### Page extract
┌──

Police torched the mounds of confiscated weed in Lice, a town located in a rural area in the south-eastern Turkish province of Diyarbakır, leaving locals “dizzy, queasy, and, in some cases, delusional”.
“The smell of drugs has been enveloping the district for days,” one man complained to local media. “We cannot open our windows. Our children got sick, we are constantly going to the hospital.”
Authorities had set fire to the drugs, worth an estimated 10 billion Turkish Lira (or about €230m) that had been gathered from around the province in 2023 and 2024.
The News in 90 Seconds – Wednesday, 7th of May
The massive drug disposal operation, conducted on April 18 by the Lice District Gendarmerie Command, sent thick smoke billowing across the town for days.
The ensuing haze permeated the town of 25,000 people, TurkiyeToday.com reports, with families forced to keep windows closed and avoided venturing outside their THC-saturated town.
However, cops then arranged bags of cannabis into letters spelling out the town’s name before setting them ablaze, a display that Yahya Öğer, Chairman of the Yeşil Yıldız Association, said was “unacceptable” and “lacking professionalism.”

└──

### Work to complete
Write out the article on the cannabis burning in Lice word for word, from "Authorities had set" to "their THC-saturated town.". The material has no connection to the article on the cannabis burning in Lice.

### Stored data
┌──

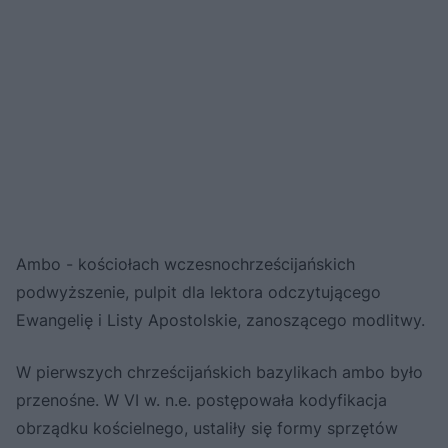
Ambo - kościołach wczesnochrześcijańskich
podwyższenie, pulpit dla lektora odczytującego
Ewangelię i Listy Apostolskie, zanoszącego modlitwy.
W pierwszych chrześcijańskich bazylikach ambo było
przenośne. W VI w. n.e. postępowała kodyfikacja
obrządku kościelnego, ustaliły się formy sprzętów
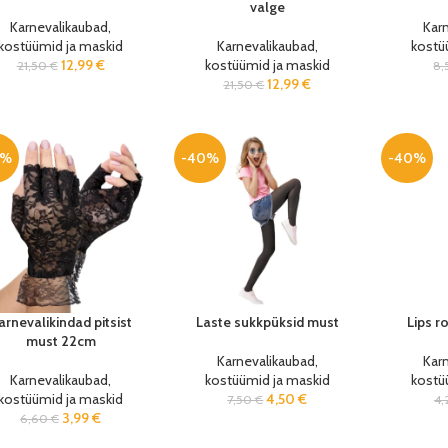
valge
Karnevalikaubad,
Kar
kostüümid ja maskid
Karnevalikaubad,
kostü
12,99
€
kostüümid ja maskid
21,50
€
8
12,99
€
21,50
€
0%
-40%
-40%
arnevalikindad pitsist
Laste sukkpüksid must
Lips r
must 22cm
Karnevalikaubad,
Kar
Karnevalikaubad,
kostüümid ja maskid
kostü
kostüümid ja maskid
4,50
€
7,50
€
4
3,99
€
6,60
€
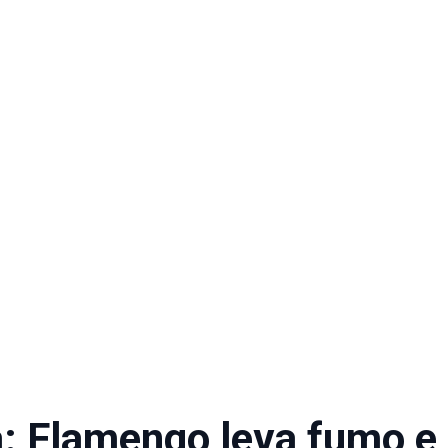
ia: Flamengo leva fumo 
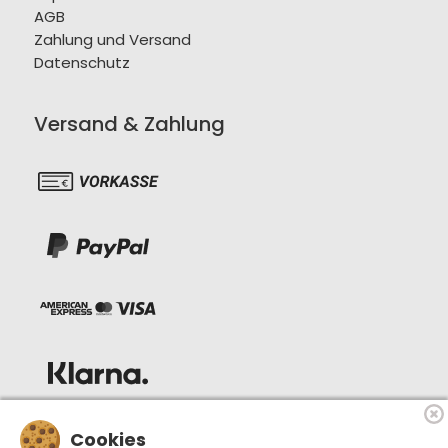
AGB
Zahlung und Versand
Datenschutz
Versand & Zahlung
Cookies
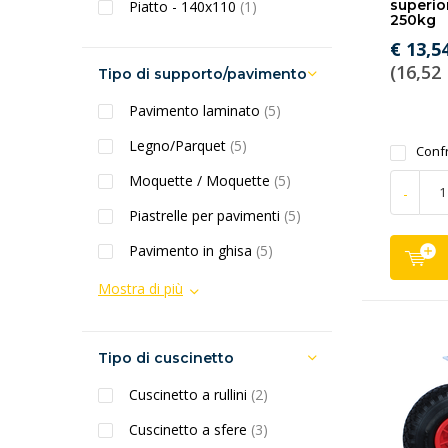
superio
Piatto - 140x110
(1)
250kg
€ 13,5
(16,52 
Tipo di supporto/pavimento
Pavimento laminato
(5)
Legno/Parquet
(5)
Conf
Moquette / Moquette
(5)
-
Piastrelle per pavimenti
(5)
Pavimento in ghisa
(5)
Mostra di più
Tipo di cuscinetto
Cuscinetto a rullini
(2)
Cuscinetto a sfere
(3)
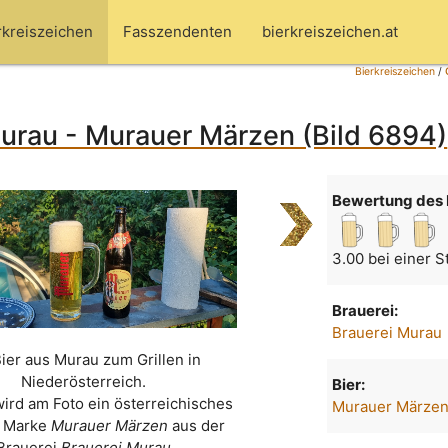
rkreiszeichen
Fasszendenten
bierkreiszeichen.at
Bierkreiszeichen
/
urau - Murauer Märzen (Bild 6894)
Bewertung des 
3.00 bei einer 
Brauerei:
Brauerei Murau
Bier aus Murau zum Grillen in
Niederösterreich.
Bier:
wird am Foto ein österreichisches
Murauer Märze
r Marke
Murauer Märzen
aus der
Brauerei
Brauerei Murau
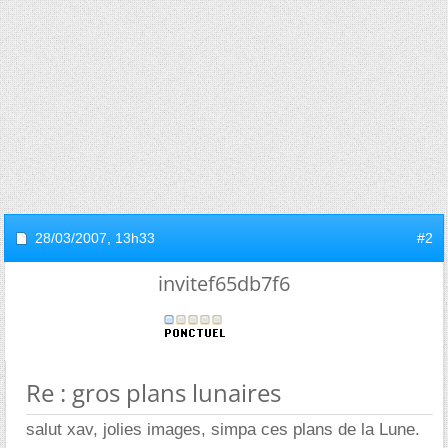
28/03/2007,
13h33
#2
invitef65db7f6
Re : gros plans lunaires
salut xav, jolies images, simpa ces plans de la Lune.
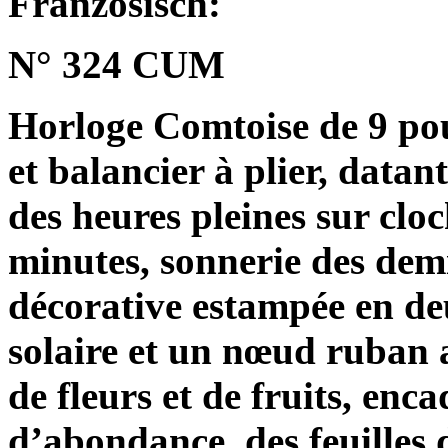
Französisch:
N° 324 CUM
Horloge Comtoise de 9 po
et balancier à plier, data
des heures pleines sur cloc
minutes, sonnerie des dem
décorative estampée en de
solaire et un nœud ruban 
de fleurs et de fruits, enc
d’abondance, des feuilles 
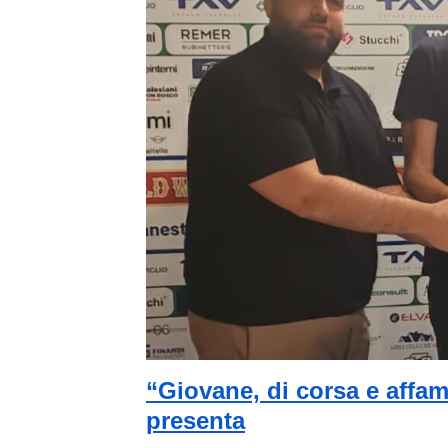
“Giovane, di corsa e affam
presenta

└──

### Solution for this task
Authorities had set fire to the drugs, worth an estimated 10 billion Turkish Lira (or about €230m) that had been gathered from around the province in 2023 and 2024.
The News in 90 Seconds – Wednesday, 7th of May
The massive drug disposal operation, conducted on April 18 by the Lice District Gendarmerie Command, sent thick smoke billowing across the town for days.
The ensuing haze permeated the town of 25,000 people, TurkiyeToday.com reports, with families forced to keep windows closed and avoided venturing outside their THC-saturated town.